The creditors' committee is unhappy with the treatment of $51.8 million in benefit and severance claims by Advanta's two top executives, Dennis Alter and William Rosoff.

Advanta's liquidation plan allows those claims by Alter, Advanta's chairman and chief executive officer, and by Rosoff, the company's vice chairman, to be challenged like any other unsecured claim in court.

The creditors' committee wanted Advanta to consider more aggressive steps to limit those claims, including terminating Alter and Rosoff in a way that would block change-of-control provisions that trigger large payments to the executives.

After Advanta filed its plan this month without adequately addressing the committee's concerns, the committee asked U.S. Bankruptcy Judge Kevin J. Carey for permission to undertake an investigation of why Advanta acted in a way that appears to favor insiders Alter and Rosoff.

"We do need discovery because we need to understand why it is that the debtors have taken these actions," Robert J. Malionek, an attorney for the committee, said at the hearing.

A lawyer representing Advanta said such an investigation would be a waste of time and would cost money that would otherwise go to creditors.

"The only parties who are going to benefit from delay are the parties who are in the marketplace trying to buy the retail-note claims at a steep discount," Advanta attorney Marcia L. Goldstein said.

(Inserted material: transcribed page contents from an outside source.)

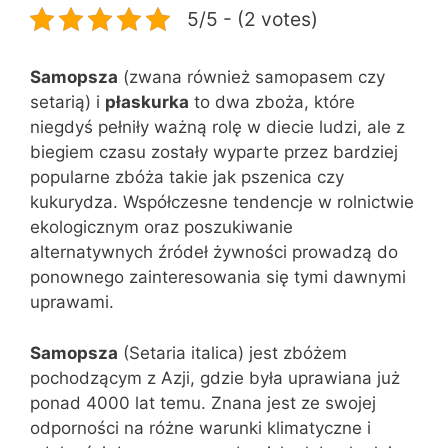
5/5 - (2 votes)
Samopsza
(zwana również samopasem czy
setarią) i
płaskurka
to dwa zboża, które
niegdyś pełniły ważną rolę w diecie ludzi, ale z
biegiem czasu zostały wyparte przez bardziej
popularne zbóża takie jak pszenica czy
kukurydza. Współczesne tendencje w rolnictwie
ekologicznym oraz poszukiwanie
alternatywnych źródeł żywności prowadzą do
ponownego zainteresowania się tymi dawnymi
uprawami.
Samopsza
(Setaria italica) jest zbóżem
pochodzącym z Azji, gdzie była uprawiana już
ponad 4000 lat temu. Znana jest ze swojej
odporności na różne warunki klimatyczne i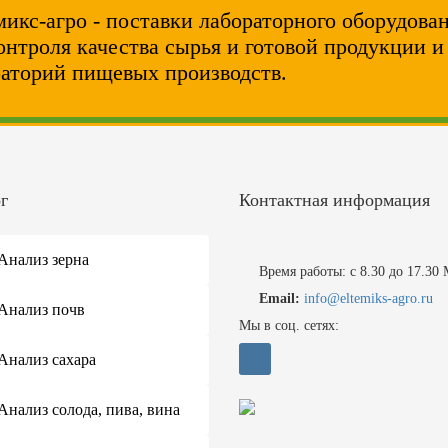
икс-агро - поставки лабораторного оборудова
онтроля качества сырья и готовой продукции 
аторий пищевых производств.
г
Контактная информация
Анализ зерна
Время работы: с 8.30 до 17.30
Email:
info@eltemiks-agro.ru
Анализ почв
Мы в соц. сетях:
Анализ сахара
Анализ солода, пива, вина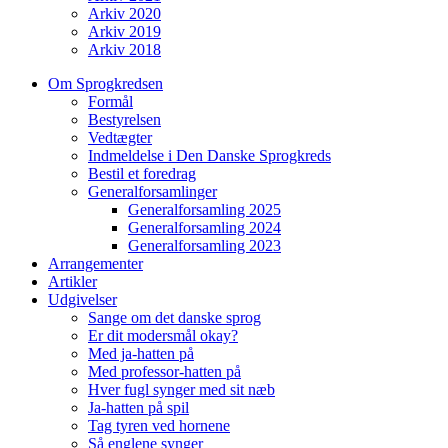
Arkiv 2020
Arkiv 2019
Arkiv 2018
Om Sprogkredsen
Formål
Bestyrelsen
Vedtægter
Indmeldelse i Den Danske Sprogkreds
Bestil et foredrag
Generalforsamlinger
Generalforsamling 2025
Generalforsamling 2024
Generalforsamling 2023
Arrangementer
Artikler
Udgivelser
Sange om det danske sprog
Er dit modersmål okay?
Med ja-hatten på
Med professor-hatten på
Hver fugl synger med sit næb
Ja-hatten på spil
Tag tyren ved hornene
Så englene synger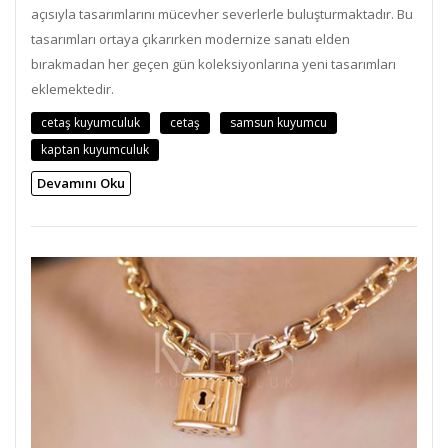
açısıyla tasarımlarını mücevher severlerle buluşturmaktadır. Bu
tasarımları ortaya çıkarırken modernize sanatı elden
bırakmadan her geçen gün koleksiyonlarına yeni tasarımları
eklemektedir.
cetaş kuyumculuk
cetaş
samsun kuyumcu
kaptan kuyumculuk
Devamını Oku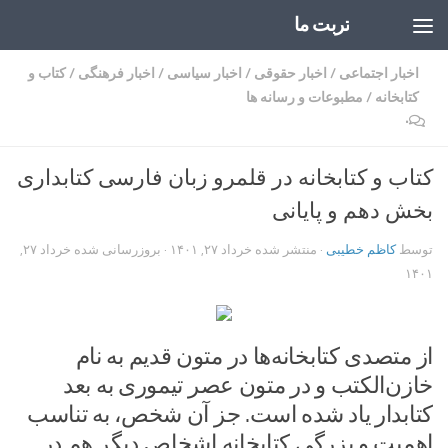
تربت ما
Skip to content
اخبار اجتماعی
/
اخبار حقوقی
/
اخبار سیاسی
/
اخبار فرهنگی
/
کتاب و
کتابخانه
/
مطبوعات و رسانه ها
۰
کتاب و کتابخانه ‌در قلمرو زبان فارسی کتابداری
بخش دهم و پایانی
توسط
کاظم خطیبی
· منتشر شده
خرداد ۲۷, ۱۴۰۱
· بروزرسانی شده
خرداد ۲۷,
۱۴۰۱
از متصدی کتابخانه‌ها در متون قدیم به نام
خازن‌الکتب و در متون عصر تیموری به بعد
کتابدار یاد شده است. جز آن شخص، به تناسب
اهمیت و بزرگی کتابخانه اشخاص دیگر هم در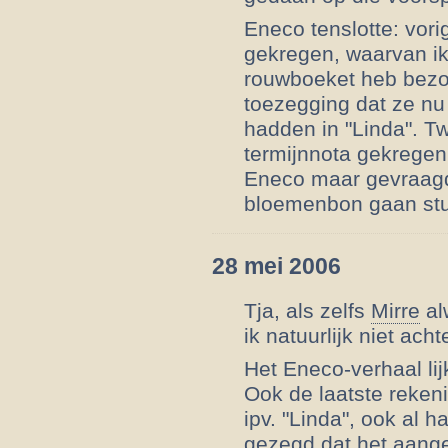
Eneco tenslotte: vo
gekregen, waarvan ik
rouwboeket heb bezor
toezegging dat ze nu
hadden in "Linda". 
termijnnota gekregen,
Eneco maar gevraagd
bloemenbon gaan stur
28 mei 2006
Tja, als zelfs
Mirre
al
ik natuurlijk niet acht
Het Eneco-verhaal lij
Ook de laatste reken
ipv. "Linda", ook al
gezegd dat het aange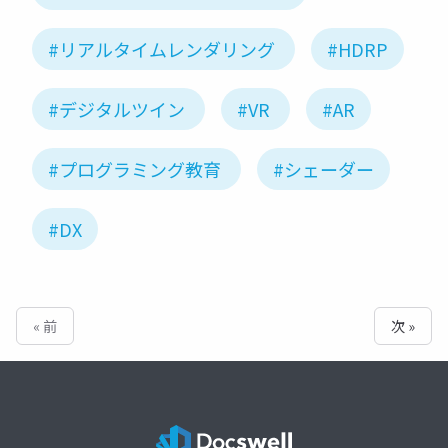
#リアルタイムレンダリング
#HDRP
#デジタルツイン
#VR
#AR
#プログラミング教育
#シェーダー
#DX
« 前
次 »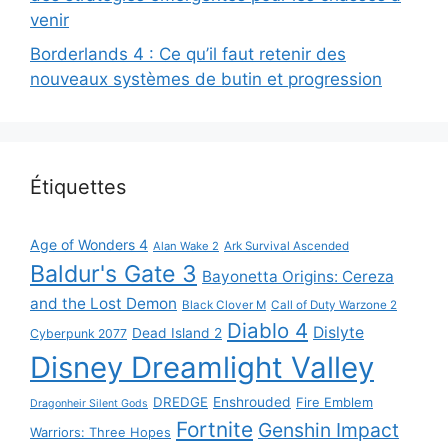
venir
Borderlands 4 : Ce qu’il faut retenir des
nouveaux systèmes de butin et progression
Étiquettes
Age of Wonders 4
Alan Wake 2
Ark Survival Ascended
Baldur's Gate 3
Bayonetta Origins: Cereza
and the Lost Demon
Black Clover M
Call of Duty Warzone 2
Diablo 4
Dislyte
Dead Island 2
Cyberpunk 2077
Disney Dreamlight Valley
DREDGE
Enshrouded
Fire Emblem
Dragonheir Silent Gods
Fortnite
Genshin Impact
Warriors: Three Hopes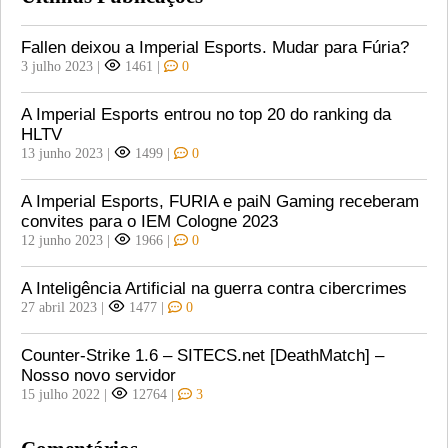
Fallen deixou a Imperial Esports. Mudar para Fúria?
3 julho 2023
|
1461
|
0
A Imperial Esports entrou no top 20 do ranking da
HLTV
13 junho 2023
|
1499
|
0
A Imperial Esports, FURIA e paiN Gaming receberam
convites para o IEM Cologne 2023
12 junho 2023
|
1966
|
0
A Inteligência Artificial na guerra contra cibercrimes
27 abril 2023
|
1477
|
0
Counter-Strike 1.6 – SITECS.net [DeathMatch] –
Nosso novo servidor
15 julho 2022
|
12764
|
3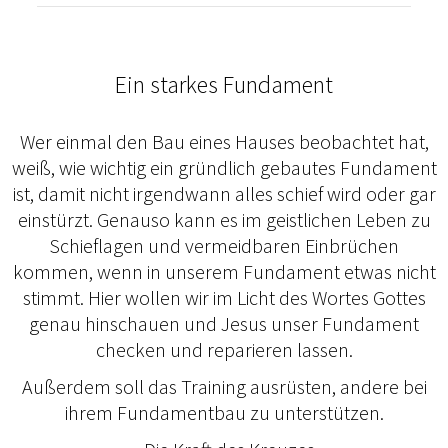
Ein starkes Fundament
Wer einmal den Bau eines Hauses beobachtet hat,
weiß, wie wichtig ein gründlich gebautes Fundament
ist, damit nicht irgendwann alles schief wird oder gar
einstürzt. Genauso kann es im geistlichen Leben zu
Schieflagen und vermeidbaren Einbrüchen
kommen, wenn in unserem Fundament etwas nicht
stimmt. Hier wollen wir im Licht des Wortes Gottes
genau hinschauen und Jesus unser Fundament
checken und reparieren lassen.
Außerdem soll das Training ausrüsten, andere bei
ihrem Fundamentbau zu unterstützen.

Carey split the difference at the conclusion of the hearing. He limited the creditor committee's investigation to depositions of either Alter or Rosoff, plus Max Botel, an independent director who lives in Florida.

If Botel is not available by Monday, the committee's deadline for the depositions, the committee received the judge's permission to depose another independent director, Thomas Costello. For now, at least, the judge did not grant the committee's request for the production of huge piles of documents by Advanta.

The creditors who stand to gain the most by blocking the Alter and Rosoff claims are holders of notes who will receive a payment from the bankruptcy settlement only if the retail noteholders are paid in full.

Those so-called subordinated noteholders, owed $96.5 million, have two representatives on the creditors committee, including the chairman. Under the plan filed Nov. 2, they are expected to recover a maximum of 29.5 percent of their investment.

The next hearing is scheduled for Wednesday, but it could be delayed by the depositions.